L’influenza dell’ex professore accompagnerà Pivano per tutta la vita. I valori di quelle prime opere tradotte sono gli stessi di tutte quelle che ha portato in Italia, facendo scoprire a questa parte dell’Atlantico la Beat Generation e la rabbia furente di una generazione stanca e pronta a rovesciare il sistema: Allen Ginsberg, Jack Kerouac, William Burroughs, Gregory Corso, Lawrence Ferlinghetti, Charles Bukowski e tanti altri.

Autori sì, ma anche e soprattutto amici. Dal soggiorno a Cortina da Hemingway fino ai viaggi negli States, Fernanda Pivano grazie alla sua curiosità continua è riuscita non solo a far scoprire autori lontani, ma anche a svegliare un po’ dal torpore l’editoria italiana. Basti pensare alla foga dello scambio di lettere con la Mondadori, che forse non si era resa conto del linguaggio dell’opera, per la pubblicazione di Urlo & Kaddish di Allen Ginsberg.

“Ma porca miseria, non credo che ‘cesso’ sia censurabile, e nemmeno ‘masturbazione’. Lascio senza asterischi ‘culo’ e ‘sperma’ perché sono termini di retaggio comune, culo è parola corrente che si trova in innumerevoli romanzi. A pagina 67 non sostituirò ‘cazzo’ con ‘membro’, è meglio l’iniziale con i puntini. Va bene asterischi su ‘figa’, ‘pompini’, ‘inculato’. Non capisco che differenza fa sostituire ‘chiavare’ con ‘fottere’ dato che la volete mettere con la sola iniziale”.

[…]

A pagina 80 non c’è neanche da pensare di censurare tutto, il brano dell’incesto con la madre deve restare: a Ginsberg non lo propongo neanche, e sono certa che se glielo dite vi toglie i diritti sul libro, e vi fa causa”.

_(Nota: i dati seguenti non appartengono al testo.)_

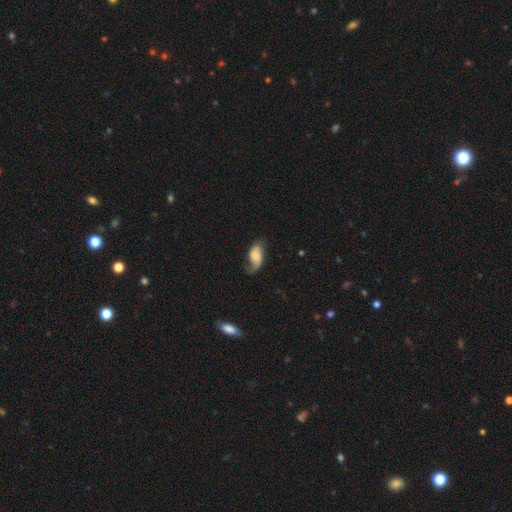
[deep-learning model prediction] Smooth or featured? Predicted: featured or disk (p=0.47). Merging? Predicted: none (p=0.48).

Caparbia, testarda, ma sempre coerente, di sicuro senza Fernanda Pivano la letteratura in Italia non sarebbe quella che è oggi, e forse anche la società, che le deve tanto. Potremmo azzardare una metafora, e dire che l’esistenza di Fernanda Pivano è come l’Antologia di Spoon River, un microcosmo di esperienze, di vite vissute. Chissà cosa ne penserebbe Nanda.